• _Tasks to carry out_
a: In the cord blood storage excerpt, what one-off cost does storage at a commercial blood bank carry?
b: Shorten the paragraph of the cord blood storage excerpt that begins "This text, or others like it," and keep its main facts.
c: Reproduce the cord blood storage excerpt from "This text, or" up to and including "worth 2000 euros.".

---- Document excerpt

Is Autologous Cord Blood Storage Necessary and Useful?

Thomas Klingebiel 1,*
PMCID: PMC2801067  PMID: 20049093

Umbilical cord blood as personal health insurance for your child. Long before it arrives, your baby is always in your thoughts. You will do anything to ensure your child’s health and happiness. The birth offers you a unique opportunity. By storing healthy young stem cells from the umbilical cord blood, you guarantee that for the rest of its life your child will have rapid access to his or her own, perfectly matching stem cells, and hence the chance of a new start in health should a serious illness ever arise. That is why, for more and more parents, cord stem cell storage is now a part of modern health care provision. Fortunately, there are experts in the field of cord blood storage who can help you achieve your desire” (1).

This text, or others like it, is designed to persuade parents to put their child’s cord blood into storage at commercial blood banks. This kind of service comes at a one-off cost of around 2000 euros to 2500 euros plus an annual fee. Naturally, many parents and grandparents are now asking themselves whether, instead of a savings account, they should not endow the new arrival with his or her “own stem cells,” and whether this investment in the child’s health is not worth 2000 euros.

--------
---- Data extract

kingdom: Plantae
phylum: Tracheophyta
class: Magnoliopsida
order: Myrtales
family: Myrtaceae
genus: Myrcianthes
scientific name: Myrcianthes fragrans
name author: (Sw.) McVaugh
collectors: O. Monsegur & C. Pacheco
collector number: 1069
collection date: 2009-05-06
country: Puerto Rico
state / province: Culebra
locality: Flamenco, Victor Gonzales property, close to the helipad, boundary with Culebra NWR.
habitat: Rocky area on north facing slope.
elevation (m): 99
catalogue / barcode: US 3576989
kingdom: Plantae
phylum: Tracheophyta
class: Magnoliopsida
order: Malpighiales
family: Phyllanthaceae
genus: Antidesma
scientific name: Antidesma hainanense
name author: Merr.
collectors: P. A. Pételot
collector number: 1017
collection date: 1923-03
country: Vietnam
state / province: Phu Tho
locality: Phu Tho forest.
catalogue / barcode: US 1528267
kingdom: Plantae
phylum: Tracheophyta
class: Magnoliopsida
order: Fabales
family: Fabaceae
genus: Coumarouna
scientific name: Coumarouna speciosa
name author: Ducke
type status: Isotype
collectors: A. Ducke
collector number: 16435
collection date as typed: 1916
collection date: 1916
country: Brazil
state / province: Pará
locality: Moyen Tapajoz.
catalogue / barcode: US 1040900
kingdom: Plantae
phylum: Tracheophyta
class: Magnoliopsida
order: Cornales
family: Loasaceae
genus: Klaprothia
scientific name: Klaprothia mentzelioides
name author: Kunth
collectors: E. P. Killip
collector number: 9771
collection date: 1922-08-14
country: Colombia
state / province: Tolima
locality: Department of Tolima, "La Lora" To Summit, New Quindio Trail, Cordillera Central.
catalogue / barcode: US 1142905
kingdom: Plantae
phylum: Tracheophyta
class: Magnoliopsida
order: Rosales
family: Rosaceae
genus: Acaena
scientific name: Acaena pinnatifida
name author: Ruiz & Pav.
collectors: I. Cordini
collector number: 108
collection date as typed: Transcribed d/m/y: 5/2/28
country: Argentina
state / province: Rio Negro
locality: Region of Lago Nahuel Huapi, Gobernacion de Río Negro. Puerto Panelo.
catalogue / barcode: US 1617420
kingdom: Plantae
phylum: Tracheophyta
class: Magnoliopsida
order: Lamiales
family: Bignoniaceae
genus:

--------

• _Answer section_
a: It costs around 2000 euros to 2500 euros, plus an annual fee.

b: Texts like this aim to persuade parents to store their child's cord blood at commercial blood banks. The service costs about 2000 to 2500 euros once, plus a yearly fee. Many parents and grandparents now wonder whether they should give the newborn his or her "own stem cells" instead of a savings account, and whether this investment in the child's health is worth 2000 euros.

c:
This text, or others like it, is designed to persuade parents to put their child’s cord blood into storage at commercial blood banks. This kind of service comes at a one-off cost of around 2000 euros to 2500 euros plus an annual fee. Naturally, many parents and grandparents are now asking themselves whether, instead of a savings account, they should not endow the new arrival with his or her “own stem cells,” and whether this investment in the child’s health is not worth 2000 euros.